Melissa Gonyea also spoke at the sentencing.
“I did what I did out of fear,” she said.
“I am truly, from the deepest part of my heart, sorry for what happened,” she said.
McKeighan said he believed that the mitigating factors were taken into account, which resulted in a shorter sentence.
McKeighan was not persuaded by the argument Gonyea acted out of fear for her husband, saying that she had opportunities to get out or use a cell phone to get help.
“You stood by and let a 95-year-old woman get murdered,” he said. “That’s inexcusable.”
McKeighan imposed on Melissa Gonyea two concurrent sentences of 2-1/3 to 7 years for two counts of hindering prosecution and another 1 to 3 years for offering a false instrument for filing.
Washington County District Attorney Tony Jordan said it was nice to hear from the family members to paint the picture of who Twiss was.
The Gonyeas originally were scheduled to be sentenced in February.

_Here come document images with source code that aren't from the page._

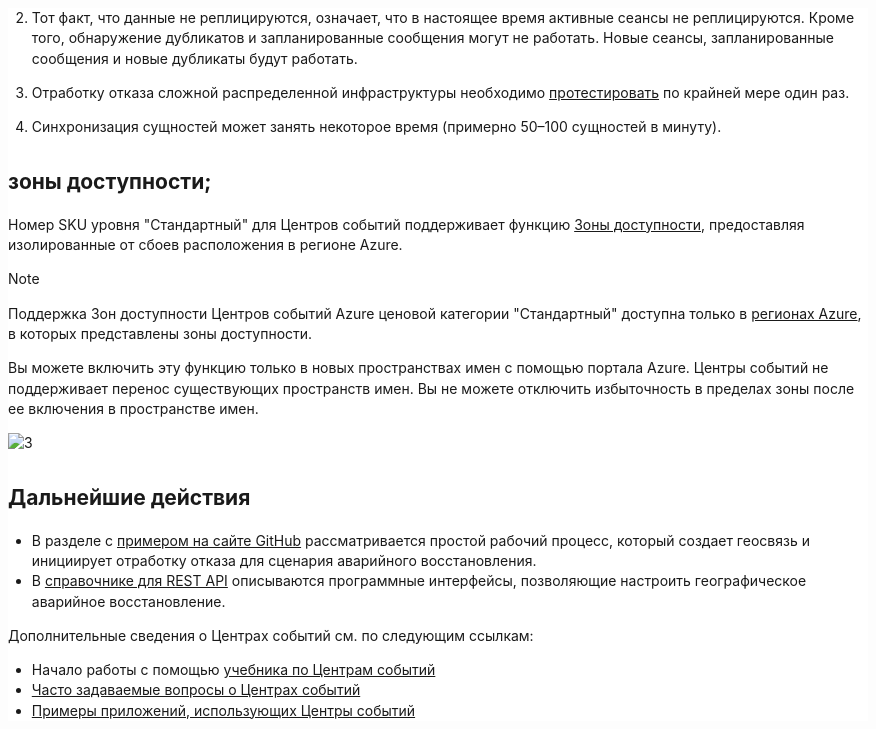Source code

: 2. Тот факт, что данные не реплицируются, означает, что в настоящее время активные сеансы не реплицируются. Кроме того, обнаружение дубликатов и запланированные сообщения могут не работать. Новые сеансы, запланированные сообщения и новые дубликаты будут работать. 

3. Отработку отказа сложной распределенной инфраструктуры необходимо [протестировать](/azure/architecture/resiliency/disaster-recovery-azure-applications#disaster-simulation) по крайней мере один раз. 

4. Синхронизация сущностей может занять некоторое время (примерно 50–100 сущностей в минуту).

## <a name="availability-zones"></a>зоны доступности; 

Номер SKU уровня "Стандартный" для Центров событий поддерживает функцию [Зоны доступности](../availability-zones/az-overview.md), предоставляя изолированные от сбоев расположения в регионе Azure. 

> [!NOTE]
> Поддержка Зон доступности Центров событий Azure ценовой категории "Стандартный" доступна только в [регионах Azure](../availability-zones/az-overview.md#services-support-by-region), в которых представлены зоны доступности.

Вы можете включить эту функцию только в новых пространствах имен с помощью портала Azure. Центры событий не поддерживает перенос существующих пространств имен. Вы не можете отключить избыточность в пределах зоны после ее включения в пространстве имен.

![3][]

## <a name="next-steps"></a>Дальнейшие действия

* В разделе с [примером на сайте GitHub](https://github.com/Azure/azure-event-hubs/tree/master/samples/DotNet/GeoDRClient) рассматривается простой рабочий процесс, который создает геосвязь и инициирует отработку отказа для сценария аварийного восстановления.
* В [справочнике для REST API](/rest/api/eventhub/disasterrecoveryconfigs) описываются программные интерфейсы, позволяющие настроить географическое аварийное восстановление.

Дополнительные сведения о Центрах событий см. по следующим ссылкам:

* Начало работы с помощью [учебника по Центрам событий](event-hubs-dotnet-standard-getstarted-send.md)
* [Часто задаваемые вопросы о Центрах событий](event-hubs-faq.md)
* [Примеры приложений, использующих Центры событий](https://github.com/Azure/azure-event-hubs/tree/master/samples)

[1]: ./media/event-hubs-geo-dr/geo1.png
[2]: ./media/event-hubs-geo-dr/geo2.png
[3]: ./media/event-hubs-geo-dr/eh-az.png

That was postponed, however, after two other relatives of Twiss’ — her son, Gordon W. Twiss, and grandson, David Twiss — were indicted on conspiracy charges for alleged involvement in plotting the crime.
Those charges were dismissed by McKeighan when he ruled that the grand jury had been allowed to hear impermissible “opinion” testimony from the Gonyeas and from police officers who suspected the men’s involvement.